Baker repeated his administration’s standard line that the many holes in the T’s operations need to be fixed before new revenue for the agency can even be considered. But he subsequently answered yes when asked if new tax revenue for the T was off the table. He noted the agency has the capacity to raise significant revenue internally by becoming more reliable and attracting more riders, by selling off surplus real estate, and by selling advertising.
Baker said he and Transportation Secretary Stephanie Pollack, who prior to joining his administration often called for more revenue for the T, are on the same page in regard to additional funding for the agency.

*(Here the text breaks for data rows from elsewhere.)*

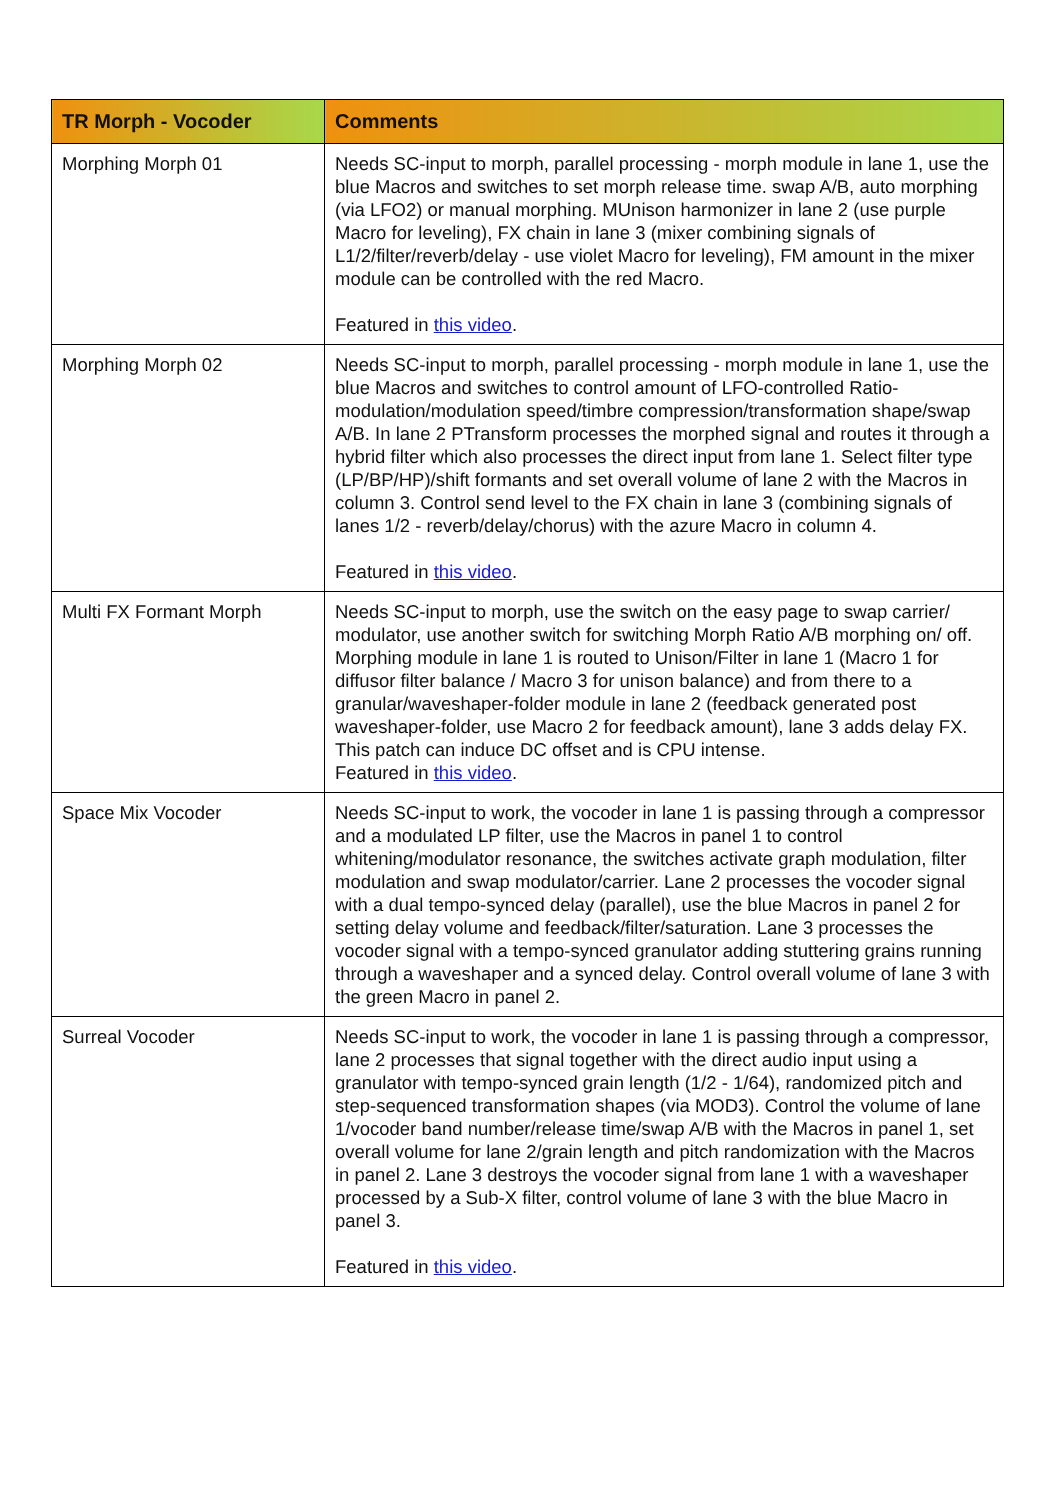| TR Morph - Vocoder | Comments |
| --- | --- |
| Morphing Morph 01 | Needs SC-input to morph, parallel processing - morph module in lane 1, use the blue Macros and switches to set morph release time. swap A/B, auto morphing (via LFO2) or manual morphing. MUnison harmonizer in lane 2 (use purple Macro for leveling), FX chain in lane 3 (mixer combining signals of L1/2/filter/reverb/delay - use violet Macro for leveling), FM amount in the mixer module can be controlled with the red Macro. Featured in this video . |
| Morphing Morph 02 | Needs SC-input to morph, parallel processing - morph module in lane 1, use the blue Macros and switches to control amount of LFO-controlled Ratio-modulation/modulation speed/timbre compression/transformation shape/swap A/B. In lane 2 PTransform processes the morphed signal and routes it through a hybrid filter which also processes the direct input from lane 1. Select filter type (LP/BP/HP)/shift formants and set overall volume of lane 2 with the Macros in column 3. Control send level to the FX chain in lane 3 (combining signals of lanes 1/2 - reverb/delay/chorus) with the azure Macro in column 4. Featured in this video . |
| Multi FX Formant Morph | Needs SC-input to morph, use the switch on the easy page to swap carrier/ modulator, use another switch for switching Morph Ratio A/B morphing on/ off. Morphing module in lane 1 is routed to Unison/Filter in lane 1 (Macro 1 for diffusor filter balance / Macro 3 for unison balance) and from there to a granular/waveshaper-folder module in lane 2 (feedback generated post waveshaper-folder, use Macro 2 for feedback amount), lane 3 adds delay FX. This patch can induce DC offset and is CPU intense. Featured in this video . |
| Space Mix Vocoder | Needs SC-input to work, the vocoder in lane 1 is passing through a compressor and a modulated LP filter, use the Macros in panel 1 to control whitening/modulator resonance, the switches activate graph modulation, filter modulation and swap modulator/carrier. Lane 2 processes the vocoder signal with a dual tempo-synced delay (parallel), use the blue Macros in panel 2 for setting delay volume and feedback/filter/saturation. Lane 3 processes the vocoder signal with a tempo-synced granulator adding stuttering grains running through a waveshaper and a synced delay. Control overall volume of lane 3 with the green Macro in panel 2. |
| Surreal Vocoder | Needs SC-input to work, the vocoder in lane 1 is passing through a compressor, lane 2 processes that signal together with the direct audio input using a granulator with tempo-synced grain length (1/2 - 1/64), randomized pitch and step-sequenced transformation shapes (via MOD3). Control the volume of lane 1/vocoder band number/release time/swap A/B with the Macros in panel 1, set overall volume for lane 2/grain length and pitch randomization with the Macros in panel 2. Lane 3 destroys the vocoder signal from lane 1 with a waveshaper processed by a Sub-X filter, control volume of lane 3 with the blue Macro in panel 3. Featured in this video . |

The governor urged the Legislature to pass his T reform plan, which includes a fiscal control board, ends binding arbitration in disputes with the T’s union, and repeals the so-called Pacheco Law, which regulates privatization of state services.
The winter resiliency plan is expected to cost $82.7 million, with $62 million coming from the federal government, $10 million from the MBTA’s capital budget, and $11.7 million from the T’s operating funds.